I learned in Iraq that the No. 1 reason foreign fighters flocked there to fight were the abuses carried out at Abu Ghraib and Guantanamo. Our policy of torture was directly and swiftly recruiting fighters for al-Qaeda in Iraq. The large majority of suicide bombings in Iraq are still carried out by these foreigners. They are also involved in most of the attacks on U.S. and coalition forces in Iraq. It’s no exaggeration to say that at least half of our losses and casualties in that country have come at the hands of foreigners who joined the fray because of our program of detainee abuse. The number of U.S. soldiers who have died because of our torture policy will never be definitively known, but it is fair to say that it is close to the number of lives lost on Sept. 11, 2001. How anyone can say that torture keeps Americans safe is beyond me — unless you don’t count American soldiers as Americans….

My experiences have landed me in the middle of another war — one even more important than the Iraq conflict. The war after the war is a fight about who we are as Americans. Murderers like Zarqawi can kill us, but they can’t force us to change who we are. We can only do that to ourselves. One day, when my grandkids sit on my knee and ask me about the war, I’ll say to them, “Which one?”
[…]

I’m actually quite optimistic these days, in no small measure because President-elect Barack Obama has promised to outlaw the practice of torture throughout our government.
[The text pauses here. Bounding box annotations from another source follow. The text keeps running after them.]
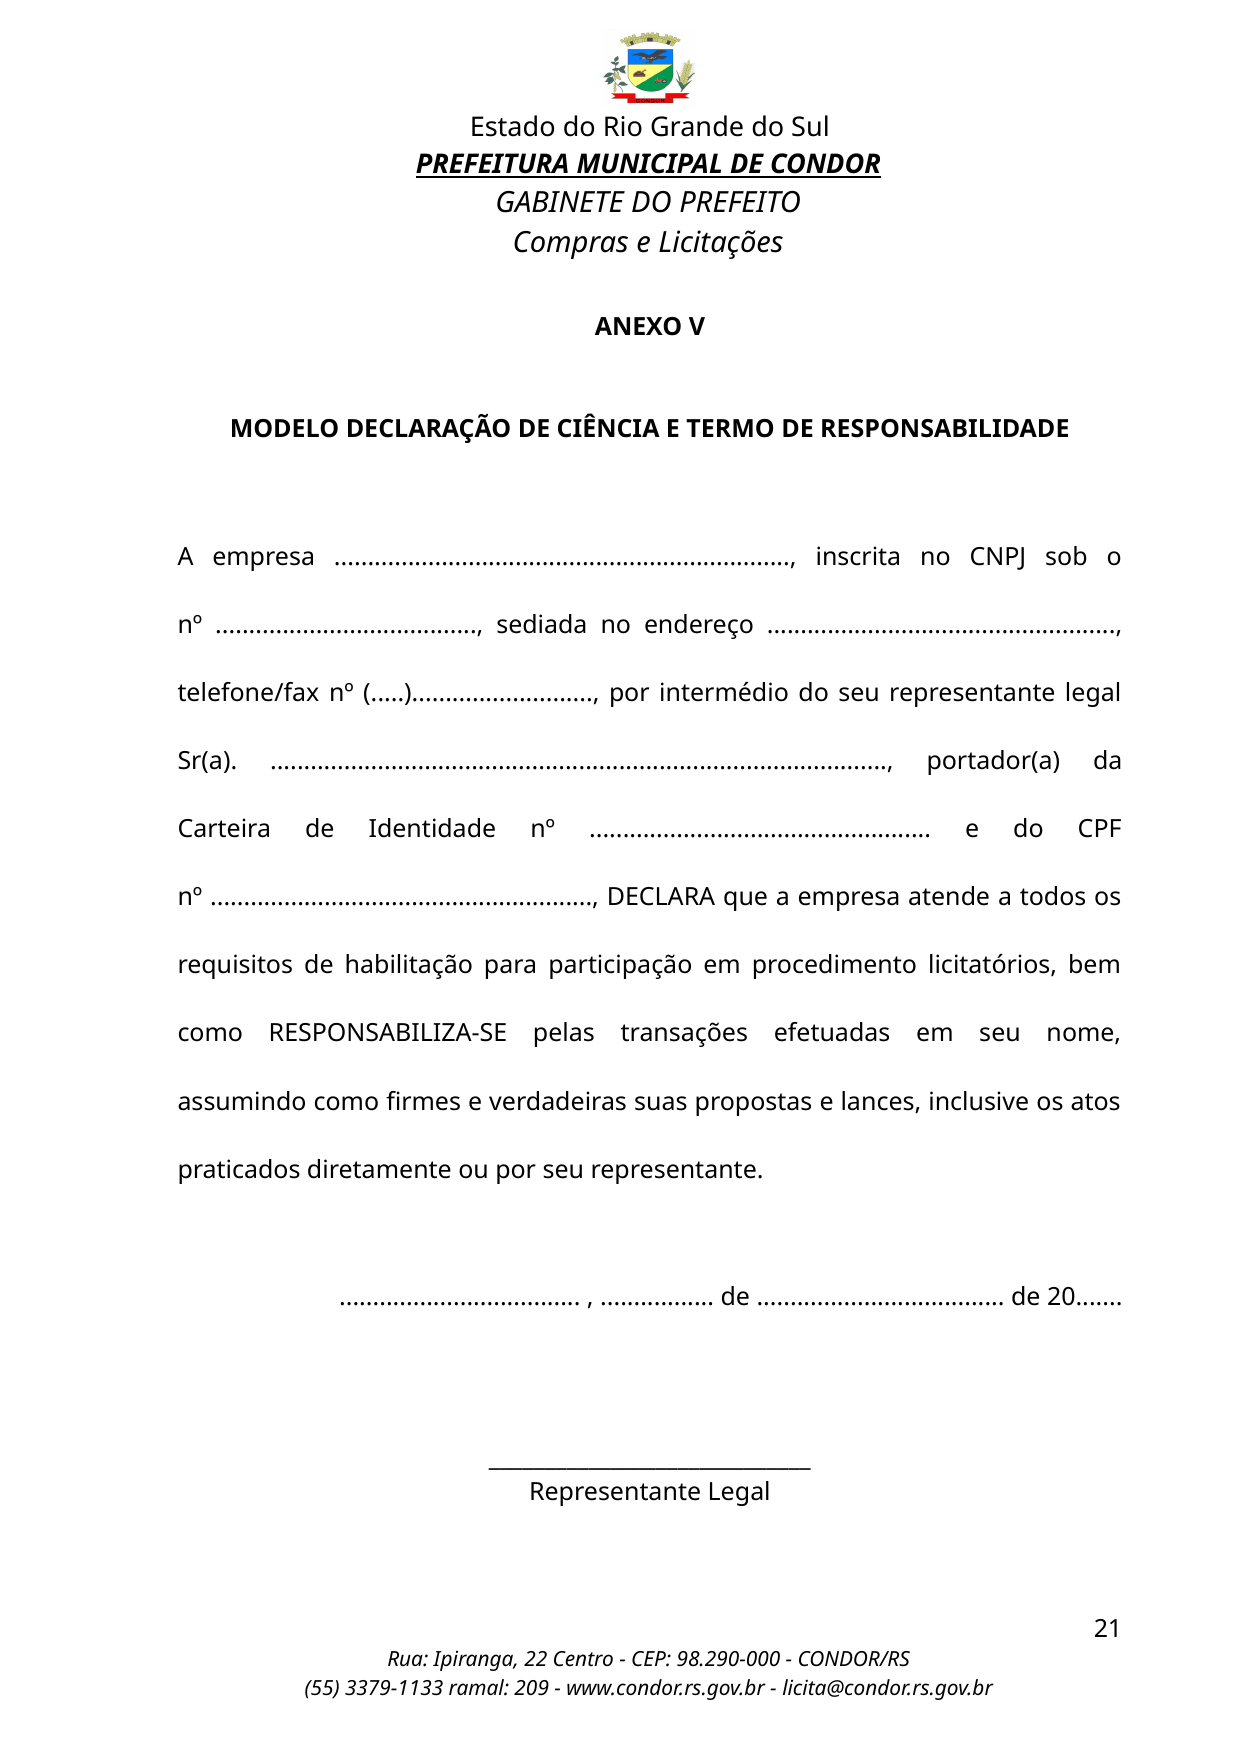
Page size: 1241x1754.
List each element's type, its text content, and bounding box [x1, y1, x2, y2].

text ANEXO V [177, 309, 1122, 343]
text _____________________________ [177, 1440, 1122, 1474]
text MODELO DECLARAÇÃO DE CIÊNCIA E TERMO DE RESPONSABILIDADE [177, 411, 1122, 445]
text A empresa ...................................................................., inscrita no CNPJ sob o nº ......................................., sediada no endereço ...................................................., telefone/fax nº (.....)..........................., por intermédio do seu representante legal Sr(a). ............................................................................................, portador(a) da Carteira de Identidade nº ................................................... e do CPF nº ........................................................., DECLARA que a empresa atende a todos os requisitos de habilitação para participação em procedimento licitatórios, bem como RESPONSABILIZA-SE pelas transações efetuadas em seu nome, assumindo como firmes e verdadeiras suas propostas e lances, inclusive os atos praticados diretamente ou por seu representante. [177, 538, 1122, 1185]
text .................................... , ................. de ..................................... de 20....... [177, 1278, 1122, 1313]
text Representante Legal [177, 1474, 1122, 1508]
But until we renounce the sorts of abuses that have stained our national honor, al-Qaeda will be winning. Zarqawi is dead, but he has still forced us to show the world that we do not adhere to the principles we say we cherish. We’re better than that. We’re smarter, too.

If we are to win against these people who threaten us, we must do so without conceding to them our principles and our honor. The same goes for all civilized nations under attack, including India and Malaysia. To that end I hope that the accused of the Mumbai attacks are indeed given a real, honest trial – and why I find Malaysia’s actions to be hopeful instead of worrying.